**Ausgewählter Auszug**
------------------------------------------------

Dabei bedient Henry sich zwar gelegentlich auch bei bekannten Komponisten dieser Epoche wie François Couperin oder Jean-Baptiste Lully, die ja nicht nur Musiklieferanten für den Adel, sondern auch Hit-Produzenten für’s Volk waren. Manches klingt auch wie von Marin Marais, ist aber offenbar nur eine geschickte Allusion.
Doch damit illustriert Henry nur die kreativen Austauschbewegungen zwischen „Volkskunst“ und den Produkten der damaligen Kunstmusik. Auch die genannten Meister würzten mit den Volksliedern oder Tänzen jener Zeit ihre Opern, Gamben- und Cembalo-Miniaturen. Da schließt sich der Kreis der gegenseitigen Inspirationen. Und so verbinden sich die diversen Zutaten komplikationslos, klingen im besten Sinne organisch und authentisch. So könnte es auch damals geklungen haben.

------------------------------------------------

**Bereitgestelltes Material**
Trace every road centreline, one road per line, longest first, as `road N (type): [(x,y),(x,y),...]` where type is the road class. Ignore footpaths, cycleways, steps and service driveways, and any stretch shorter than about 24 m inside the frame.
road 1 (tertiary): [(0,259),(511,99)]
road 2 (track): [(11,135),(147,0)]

------------------------------------------------

**Aufgabenstellung**
Gib die Passage aus dem Auszug über Henrys Musik wieder, beginnend mit "Dabei bedient Henry" und weiter bis "damals geklungen haben.". Tausche dabei "Allusion" gegen "Anspielung" aus. Stütze dich ausschließlich auf den Auszug.

**Lösung der Aufgabe**
Dabei bedient Henry sich zwar gelegentlich auch bei bekannten Komponisten dieser Epoche wie François Couperin oder Jean-Baptiste Lully, die ja nicht nur Musiklieferanten für den Adel, sondern auch Hit-Produzenten für’s Volk waren. Manches klingt auch wie von Marin Marais, ist aber offenbar nur eine geschickte Anspielung.
Doch damit illustriert Henry nur die kreativen Austauschbewegungen zwischen „Volkskunst“ und den Produkten der damaligen Kunstmusik. Auch die genannten Meister würzten mit den Volksliedern oder Tänzen jener Zeit ihre Opern, Gamben- und Cembalo-Miniaturen. Da schließt sich der Kreis der gegenseitigen Inspirationen. Und so verbinden sich die diversen Zutaten komplikationslos, klingen im besten Sinne organisch und authentisch. So könnte es auch damals geklungen haben.